On vous en parlait récemment : L’usage du numérique dans la bande dessinée passe dans sa phase industrielle au Japon et aux États-Unis. Quid de la France ? On tourne autour, on évalue, on discute, quand on ne se regarde pas en chiens de faïence.
Comme à son habitude, Soleil se montre le plus entreprenant, sinon le plus impulsif : depuis le 26 novembre et jusqu’au 15 décembre 2008, la nouveauté de Lanfeust de Troy T.8 est proposée aux clients en version numérique.
« L’idée est de tester en grandeur nature la diffusion en numérique pour la bande dessinée » nous dit Hervé Langlois qui tient les rênes du marketing de l’éditeur toulonnais. Une diffusion en PDF que l’on peut lire à son aise sur sa machine. Comment fait-on ? on s’inscrit sur Le Kiosque.fr, un site indépendant qui propose la totalité de la presse en version PDF. Un concurrent de Relay.fr qui en deux ans a réussi, selon M. Langlois, à rejoindre son challenger. On se connecte, on crée un petit espace, une bibliothèque numérique que l’on télécharge en PDF en streaming. On peut acheter des magazines ou alors des albums de BD à partir du 15 décembre 2008.
Une offre ouverte à tous les éditeurs. Bamboo et Paquet seraient de la noce. Du côté de Glénat, Casterman et Delcourt, on réfléchit. Média-Participations (Lombard, Dargaud, Dupuis, Kana) se montre discret. En réalité, tous travaillent sur le dossier. Mais pour Soleil, c’est moins complexe que pour d’autres. « Évidemment, ironise-t-on chez Glénat, ils appellent trois auteurs et ils obtiennent une autorisation pour 80% du catalogue ! ». Chez Casterman, on se montre plus technique : « La pragmatique de la diffusion de la BD en numérique est un sujet très important, nous dit Louis Delas PDG de Casterman et par ailleurs président de la section BD du Syndicat National de l’Édition. Cela pose toute une série de questions techniques : de prix public, de respect des libraires, de droits d’auteur, de TVA, de Loi Lang, etc. On aura une position sur la question en janvier prochain. »

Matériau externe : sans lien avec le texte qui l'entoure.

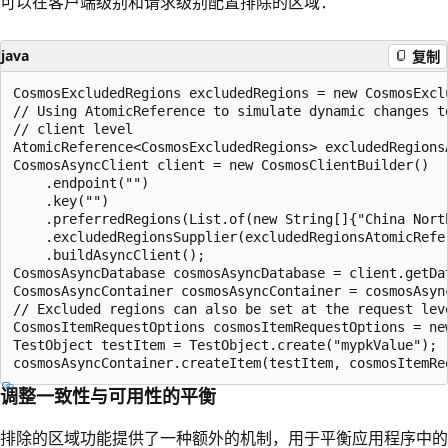
可以在客户端级别和请求级别配置排除的区域：
java
复制
CosmosExcludedRegions excludedRegions = new CosmosExcl
// Using AtomicReference to simulate dynamic changes t
// client level

AtomicReference<CosmosExcludedRegions> excludedRegions
CosmosAsyncClient client = new CosmosClientBuilder()

    .endpoint("")

    .key("")

    .preferredRegions(List.of(new String[]{"China North
    .excludedRegionsSupplier(excludedRegionsAtomicRefer
    .buildAsyncClient();

CosmosAsyncDatabase cosmosAsyncDatabase = client.getDat
CosmosAsyncContainer cosmosAsyncContainer = cosmosAsyn
// Excluded regions can also be set at the request leve
CosmosItemRequestOptions cosmosItemRequestOptions = ne
TestObject testItem = TestObject.create("mypkValue");

调整一致性与可用性的平衡
排除的区域功能提供了一种额外的机制，用于平衡应用程序中的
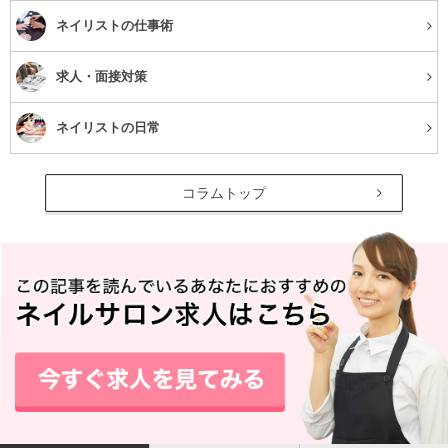
す。
ネイリストの仕事術
デメリットや注意点
求人・面接対策
頭皮へのダメージを抑えることができるクリームシャンプ
ネイリストの日常
ーですが、メリットばかりではありません。まず、これは
デメリットというよりは違和感になりますが、クリームシ
コラムトップ
ャンプーは泡立たちません。
1ヶ月も使っていれば慣れてきますがはじめのうちは泡立
たないことで、いつも頭を洗っている感覚と異なることに
戸惑う人もいます。
次に、洗髪力に関してですが、合成界面活性剤を使ってい
ない分、汚れを落とす力がやや弱くなります。そのため、
クリームシャンプーを使う前には、しっかりとブラッシン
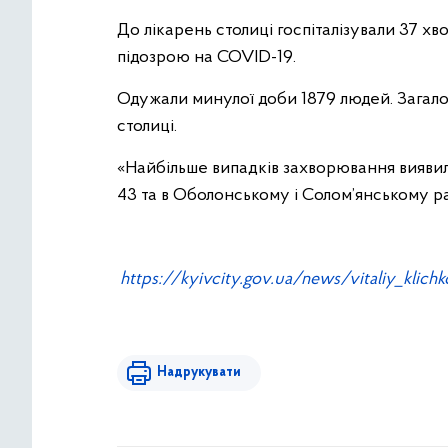
До лікарень столиці госпіталізували 37 хв
підозрою на COVID-19.
Одужали минулої доби 1879 людей. Загал
столиці.
«Найбільше випадків захворювання виявил
43 та в Оболонському і Солом’янському рай
https://kyivcity.gov.ua/news/vitaliy_klic
Надрукувати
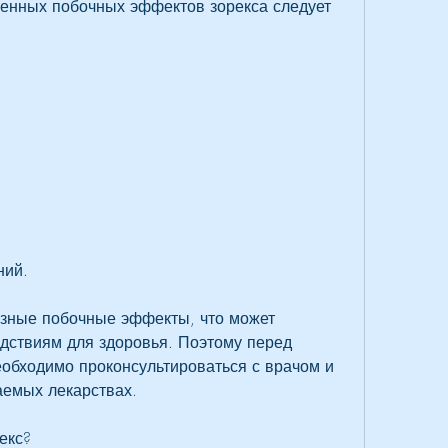
енных побочных эффектов зорекса следует 
ний.
зные побочные эффекты, что может 
дствиям для здоровья. Поэтому перед 
обходимо проконсультироваться с врачом и 
аемых лекарствах.
екс?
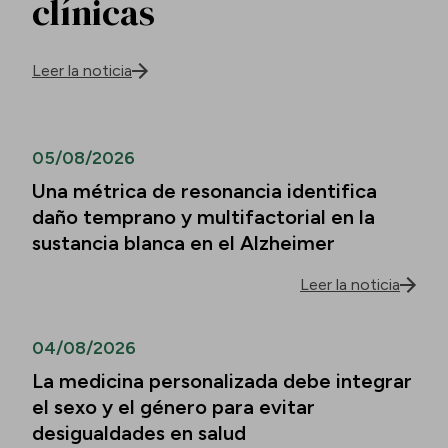
clínicas
Leer la noticia
05/08/2026
Una métrica de resonancia identifica
daño temprano y multifactorial en la
sustancia blanca en el Alzheimer
Leer la noticia
04/08/2026
La medicina personalizada debe integrar
el sexo y el género para evitar
desigualdades en salud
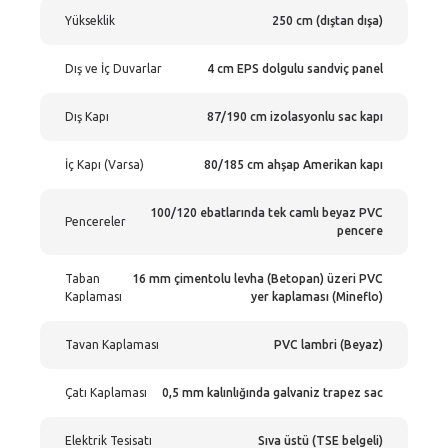
Yükseklik
250 cm (dıştan dışa)
Dış ve İç Duvarlar
4 cm EPS dolgulu sandviç panel
Dış Kapı
87/190 cm izolasyonlu sac kapı
İç Kapı (Varsa)
80/185 cm ahşap Amerikan kapı
100/120 ebatlarında tek camlı beyaz PVC
Pencereler
pencere
Taban
16 mm çimentolu levha (Betopan) üzeri PVC
Kaplaması
yer kaplaması (Mineflo)
Tavan Kaplaması
PVC lambri (Beyaz)
Çatı Kaplaması
0,5 mm kalınlığında galvaniz trapez sac
Elektrik Tesisatı
Sıva üstü (TSE belgeli)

Tous ont été approchés par plusieurs entreprises qui ont des projets, la plupart des prestataires s’orientant vers les mobiles et leurs opérateurs. « Ce sont des noms qui font un peu rêver : Orange, Vodaphone… » sourit Hervé Langlois. Mais Soleil se préoccupe peu des atermoiements de ses concurrents : l’éditeur toulonnais, dont l’esprit sportif n’est jamais en défaut, a décidé de foncer sur l’opportunité. Juste pour voir. « On pense que le marché est d’abord sur l’ordinateur avant le mobile », nous dit Langlois : 35.000 clients sont déjà là, acheteurs du Kiosque.fr. Il pense que certains d’entre eux peuvent être intéressés par le nouveau Lanfeust : « Grâce à cette opération, nous allons toucher un public qui est né dans les ordinateurs et qui ne va plus le matin dans les kiosques pour acheter un magazine, mais qui le lit sur Internet ou au travers de flux RSS. » L’éditeur pense qu’il y a une conformité entre ce mode de consommation et sa cible, d’autant que, avant que les opérateurs mobiles se décident, il y aura un peu de temps. Il annonce une offre de 500 BD « dont 150 à 200 Soleil ». Pour 4,90 euros, on conserve son album à vie dans sa bibliothèque numérique.
4,90 euros
4,90 euros ? C’est la moitié de la BD en librairie ! Quel est le modèle économique ? Combien prend, par exemple, Le Kiosque.fr ? « C’est variable et confidentiel. Pour chaque éditeur, c’est différent » nous répond-t-on chez Soleil. La modestie du prix par rapport à l’imprimé se justifie : Une fois le PDF produit, le coût marginal pour l’éditeur est minime. Il souligne cependant que le PDF pour le web n’est pas formaté de la même manière que pour l’impression. Il y a donc des coûts de production.
Selon les responsables de Soleil, ce sont leurs auteurs qui ont poussé à ce type d’exploitation. Plus jeunes, plus ouverts aux nouvelles technologies, ils anticipent la fin des dix glorieuses de la bande dessinée (1995-2005) qui, selon M. Langlois, a offert au métier une croissance incroyable. Pourquoi, dès lors, ne pas tester ? La vraie question est de savoir si c’est un nouveau marché ou s’il va y avoir une cannibalisation. Chez Soleil, on est confiant, c’est un nouveau débouché : ce sont des nouveaux consommateurs qui découvriront ou qui reviendront vers l’univers de Lanfeust. On en saura plus d’ici à trois mois.